Entries taken from a collection
((

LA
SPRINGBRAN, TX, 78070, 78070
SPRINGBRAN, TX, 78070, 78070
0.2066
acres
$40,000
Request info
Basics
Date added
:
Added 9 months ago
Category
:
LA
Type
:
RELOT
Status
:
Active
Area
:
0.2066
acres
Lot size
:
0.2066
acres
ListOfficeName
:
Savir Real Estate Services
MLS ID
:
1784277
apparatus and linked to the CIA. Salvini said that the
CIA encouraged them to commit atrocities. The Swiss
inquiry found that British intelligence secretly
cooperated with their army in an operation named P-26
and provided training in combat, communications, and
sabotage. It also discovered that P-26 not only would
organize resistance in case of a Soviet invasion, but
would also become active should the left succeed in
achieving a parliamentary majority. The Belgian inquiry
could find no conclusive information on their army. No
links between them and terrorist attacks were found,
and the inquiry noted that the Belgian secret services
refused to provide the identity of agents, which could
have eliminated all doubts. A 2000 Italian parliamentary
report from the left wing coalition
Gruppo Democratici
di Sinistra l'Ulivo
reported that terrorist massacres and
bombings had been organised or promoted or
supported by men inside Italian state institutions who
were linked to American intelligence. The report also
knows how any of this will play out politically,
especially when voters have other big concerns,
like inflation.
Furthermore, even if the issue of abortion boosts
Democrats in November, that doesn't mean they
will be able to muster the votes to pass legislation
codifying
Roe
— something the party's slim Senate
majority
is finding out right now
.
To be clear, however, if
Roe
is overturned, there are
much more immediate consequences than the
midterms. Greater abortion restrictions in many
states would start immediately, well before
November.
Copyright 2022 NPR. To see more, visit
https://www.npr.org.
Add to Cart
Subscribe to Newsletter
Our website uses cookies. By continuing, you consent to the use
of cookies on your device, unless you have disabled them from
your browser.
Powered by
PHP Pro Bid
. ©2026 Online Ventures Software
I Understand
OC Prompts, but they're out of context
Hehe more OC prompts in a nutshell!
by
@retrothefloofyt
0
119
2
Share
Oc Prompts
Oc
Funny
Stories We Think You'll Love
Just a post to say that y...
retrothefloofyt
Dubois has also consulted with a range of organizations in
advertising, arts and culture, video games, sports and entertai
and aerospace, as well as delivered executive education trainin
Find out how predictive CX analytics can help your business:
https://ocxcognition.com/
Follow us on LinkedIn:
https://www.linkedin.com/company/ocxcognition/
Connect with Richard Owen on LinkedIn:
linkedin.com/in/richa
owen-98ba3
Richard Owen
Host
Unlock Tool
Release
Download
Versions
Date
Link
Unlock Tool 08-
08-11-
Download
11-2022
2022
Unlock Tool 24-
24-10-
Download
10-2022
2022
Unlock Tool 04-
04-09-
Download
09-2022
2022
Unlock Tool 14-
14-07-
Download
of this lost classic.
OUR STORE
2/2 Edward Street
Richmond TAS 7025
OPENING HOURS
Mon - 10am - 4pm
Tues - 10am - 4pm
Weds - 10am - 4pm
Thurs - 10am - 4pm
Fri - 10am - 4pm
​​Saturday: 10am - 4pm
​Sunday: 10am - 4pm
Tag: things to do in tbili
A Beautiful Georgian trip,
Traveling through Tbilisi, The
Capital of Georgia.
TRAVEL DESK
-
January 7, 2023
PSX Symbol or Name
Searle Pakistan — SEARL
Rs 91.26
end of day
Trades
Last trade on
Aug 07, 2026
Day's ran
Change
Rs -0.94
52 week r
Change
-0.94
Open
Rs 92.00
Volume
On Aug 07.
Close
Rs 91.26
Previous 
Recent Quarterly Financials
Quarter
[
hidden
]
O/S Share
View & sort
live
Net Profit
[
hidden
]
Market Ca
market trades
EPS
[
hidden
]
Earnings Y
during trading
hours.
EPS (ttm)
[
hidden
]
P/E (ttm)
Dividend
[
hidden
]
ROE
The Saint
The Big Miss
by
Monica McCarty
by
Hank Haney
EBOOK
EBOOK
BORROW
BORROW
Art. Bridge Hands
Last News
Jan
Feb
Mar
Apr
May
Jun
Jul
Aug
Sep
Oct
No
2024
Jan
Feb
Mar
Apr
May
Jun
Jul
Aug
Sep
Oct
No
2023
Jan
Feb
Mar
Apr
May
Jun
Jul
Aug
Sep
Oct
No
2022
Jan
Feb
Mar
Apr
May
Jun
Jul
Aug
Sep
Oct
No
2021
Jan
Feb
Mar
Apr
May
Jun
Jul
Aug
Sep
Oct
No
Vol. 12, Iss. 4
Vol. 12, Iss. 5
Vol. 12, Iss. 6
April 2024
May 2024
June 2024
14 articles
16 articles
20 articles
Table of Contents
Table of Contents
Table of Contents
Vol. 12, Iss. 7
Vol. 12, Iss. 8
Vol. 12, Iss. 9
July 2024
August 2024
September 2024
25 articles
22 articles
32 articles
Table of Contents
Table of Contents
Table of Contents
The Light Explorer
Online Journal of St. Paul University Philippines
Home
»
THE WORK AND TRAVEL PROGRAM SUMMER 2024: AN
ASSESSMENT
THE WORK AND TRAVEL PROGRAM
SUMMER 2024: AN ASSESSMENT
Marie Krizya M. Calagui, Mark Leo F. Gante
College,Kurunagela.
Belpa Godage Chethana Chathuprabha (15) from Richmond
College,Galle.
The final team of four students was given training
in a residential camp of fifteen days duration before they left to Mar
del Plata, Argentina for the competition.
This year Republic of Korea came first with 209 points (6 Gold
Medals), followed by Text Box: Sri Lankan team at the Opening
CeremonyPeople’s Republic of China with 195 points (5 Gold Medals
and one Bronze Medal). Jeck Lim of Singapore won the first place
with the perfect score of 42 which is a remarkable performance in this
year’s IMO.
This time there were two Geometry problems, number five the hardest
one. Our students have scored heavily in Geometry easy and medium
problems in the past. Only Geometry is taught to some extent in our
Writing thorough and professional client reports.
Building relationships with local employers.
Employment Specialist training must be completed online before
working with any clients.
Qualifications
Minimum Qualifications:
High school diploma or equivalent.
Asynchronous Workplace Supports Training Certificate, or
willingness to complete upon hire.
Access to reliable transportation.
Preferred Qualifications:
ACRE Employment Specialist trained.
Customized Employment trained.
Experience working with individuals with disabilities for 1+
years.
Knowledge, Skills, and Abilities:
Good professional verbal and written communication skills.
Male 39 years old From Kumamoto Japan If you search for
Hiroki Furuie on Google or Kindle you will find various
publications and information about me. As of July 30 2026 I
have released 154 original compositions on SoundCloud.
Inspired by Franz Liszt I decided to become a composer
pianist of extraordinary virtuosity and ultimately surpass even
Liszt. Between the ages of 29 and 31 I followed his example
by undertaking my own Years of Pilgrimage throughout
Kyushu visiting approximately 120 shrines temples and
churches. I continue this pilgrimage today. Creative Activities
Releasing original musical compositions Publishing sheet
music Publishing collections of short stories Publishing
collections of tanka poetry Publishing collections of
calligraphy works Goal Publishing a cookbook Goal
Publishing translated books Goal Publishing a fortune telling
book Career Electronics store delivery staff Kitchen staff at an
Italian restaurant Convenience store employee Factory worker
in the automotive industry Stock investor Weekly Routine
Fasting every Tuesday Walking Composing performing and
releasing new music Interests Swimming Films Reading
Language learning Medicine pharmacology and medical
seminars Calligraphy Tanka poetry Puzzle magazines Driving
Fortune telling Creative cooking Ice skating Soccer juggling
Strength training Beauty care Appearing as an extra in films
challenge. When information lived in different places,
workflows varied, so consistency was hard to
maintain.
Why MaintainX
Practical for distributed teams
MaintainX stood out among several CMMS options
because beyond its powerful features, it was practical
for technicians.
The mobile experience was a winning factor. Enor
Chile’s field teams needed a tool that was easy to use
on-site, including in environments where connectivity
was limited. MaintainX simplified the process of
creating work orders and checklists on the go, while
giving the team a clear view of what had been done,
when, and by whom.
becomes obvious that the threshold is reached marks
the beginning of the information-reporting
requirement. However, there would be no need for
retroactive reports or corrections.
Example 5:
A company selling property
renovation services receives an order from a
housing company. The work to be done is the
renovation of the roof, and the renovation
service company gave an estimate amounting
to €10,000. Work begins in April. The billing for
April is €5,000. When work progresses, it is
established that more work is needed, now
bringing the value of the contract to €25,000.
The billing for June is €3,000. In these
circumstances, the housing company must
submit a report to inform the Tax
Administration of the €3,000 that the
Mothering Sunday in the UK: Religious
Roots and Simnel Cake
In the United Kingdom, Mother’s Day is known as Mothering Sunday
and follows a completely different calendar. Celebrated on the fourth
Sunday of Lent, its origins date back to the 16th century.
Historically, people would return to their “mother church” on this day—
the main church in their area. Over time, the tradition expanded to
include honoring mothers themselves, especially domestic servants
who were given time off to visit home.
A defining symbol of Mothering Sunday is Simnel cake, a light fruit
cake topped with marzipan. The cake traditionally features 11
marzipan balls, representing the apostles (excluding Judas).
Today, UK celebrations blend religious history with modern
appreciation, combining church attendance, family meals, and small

))

- Your assignment -
Answer with a number only. How many lines in the records include the word "done"?

- Result of the task -
2